TESTO DI PARTENZA =>
((

Immagine di copertina
Federico Aldrovandi

Federico Aldrovandi è stato ucciso il 25 settembre 2005. A ricordarne l'anniversario della morte è suo padre, con un post su Facebook

L’anniversario della morte di Federico Aldrovandi

“Non c’è più musica e non ci sono più colori nella vita, quando ti viene a mancare l’aria e il profumo del respiro di un figlio”. Sono le toccanti parole di Lino Giuliano Aldrovandi. Suo figlio, Federico Aldrovandi, moriva il 25 settembre 2005. Oggi ricorrono 14 anni dalla sua morte.

Il padre ne ricorda l’anniversario in un post su Facebook.

Federico Aldrovandi è morto a Ferrara a seguito di un controllo di polizia, aveva 18 anni. “Il 17 luglio 2005 compiva 18 anni per sempre”. Si legge nella lettera. Il padre riporta l’orario della morte, le “6.04 circa” del 25 settembre 2005 e i nomi dei colpevoli, quattro agenti dalla Polizia di Stato.

“Federico non c’è più. È la cruda realtà che rivedo attraverso un’immagine orribile che mai nessun genitore vorrebbe vedere” scrive il padre nella lettera. E allega una foto del corpo martoriato del figlio. “Quell’immagine terribile fummo costretti a renderla pubblica a quei tempi, – continua – dall’inerzia di tante cose. Ma poi una piccola strada verso una piccola giustizia si aprì”.

))

ELENCO =>
((

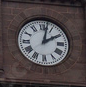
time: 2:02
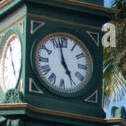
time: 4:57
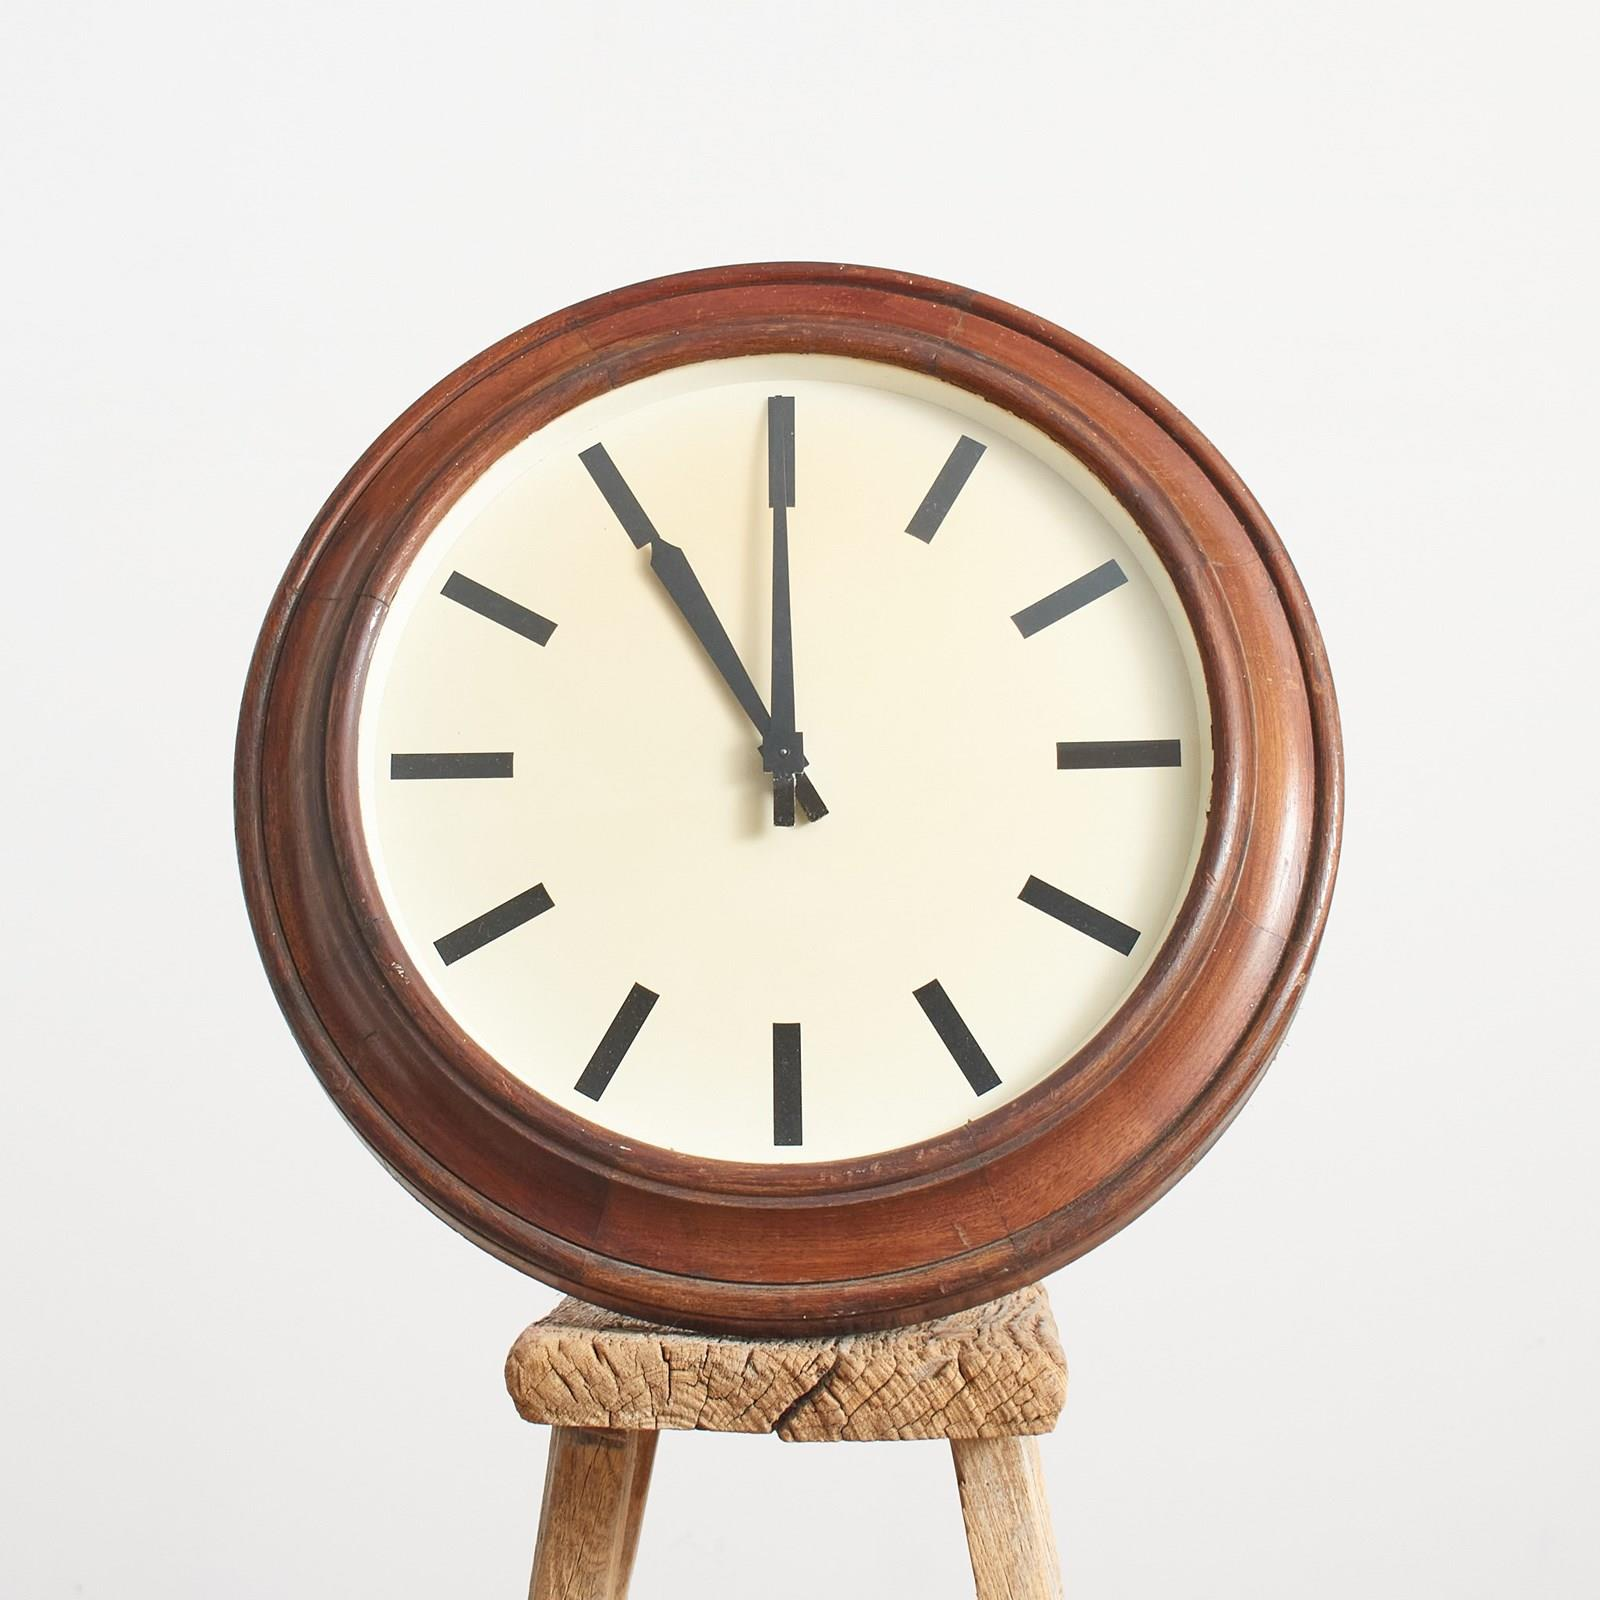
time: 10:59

))
((

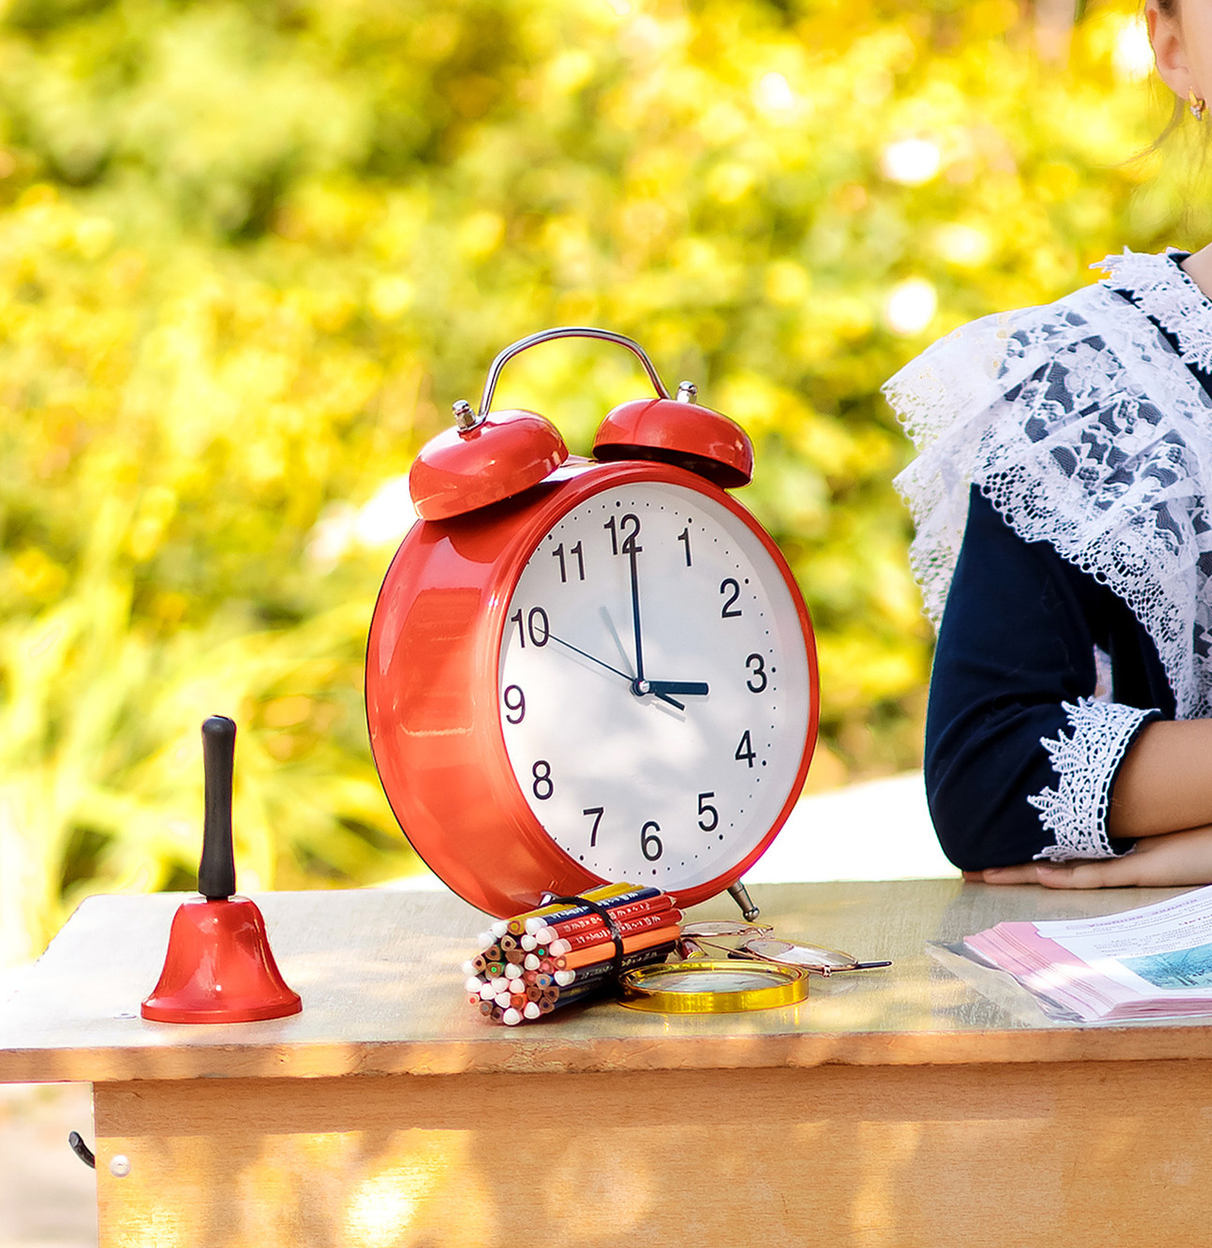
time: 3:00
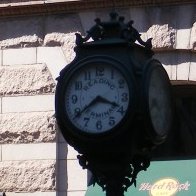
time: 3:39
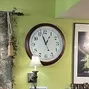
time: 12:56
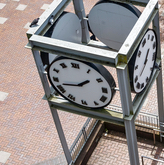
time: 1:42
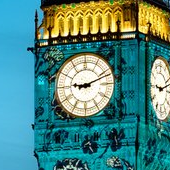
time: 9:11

))

COMPITI DA SVOLGERE =>
1 > Riporta alla lettera il brano del testo su Federico Aldrovandi che inizia con le parole "Il padre ne ricorda" e termina con "Polizia di Stato.".
2 > Prosegui l'articolo sull'anniversario della morte di Federico Aldrovandi, ripartendo dopo la sua ultima frase.

RISULTATI IN ORDINE =>
1 >
Il padre ne ricorda l’anniversario in un post su Facebook.

Federico Aldrovandi è morto a Ferrara a seguito di un controllo di polizia, aveva 18 anni. “Il 17 luglio 2005 compiva 18 anni per sempre”. Si legge nella lettera. Il padre riporta l’orario della morte, le “6.04 circa” del 25 settembre 2005 e i nomi dei colpevoli, quattro agenti dalla Polizia di Stato.

2 >
Il padre ricostruisce la vicenda: “Bastonato di brutto per mezz’ora, di cui due manganelli ritornati in Questura risultarono rotti (atti processuali), con alla fine impresse sul suo corpo ben 54 ferite e non solo…, causate da un’azione improvvida e violenta che arrivò a spezzargli il cuore per una forte compressione o per un forte colpo… – (atti processuali), da persone definite in Cassazione dal procuratore generale durante la sua arringa: ‘schegge impazzite'”.

“Una cosa è certa, Federico non morì di malore, ma di ben altro. Fu ucciso senza una ragione. Anche se di ragioni per uccidere non potranno mai essercene”, continua il padre.

“Ucciso senza una ragione” furono pure la parole che il giudice pronunciò il 6 luglio 2009, quando gli agenti vennero condannati a 3 anni e mezzo per eccesso colposo nell’uso legittimo delle armi. Il 21 giugno 2012 la Corte di cassazione ha confermato la condanna. Lino Giuliano Aldrovandi però denuncia che quegli agenti “assurdamente ancora in divisa […] sono ancora in servizio”. Tre dei quattro poliziotti, infatti, sono tornati a lavorare nel 2014.

Gli agenti “hanno già scontato la loro pena, così secondo la legge degli uomini, ma sono convinto […] – dice il padre – che il giudice più severo rimarrà la loro coscienza di uomini e sopratutto di genitori”.

“Per me invece fino alla fine dei miei giorni – conclude papà Aldrovandi – sarà un ergastolo senza appello, con la sola speranza che ciò che è accaduto a Federico non accada mai più a nessun figlio”.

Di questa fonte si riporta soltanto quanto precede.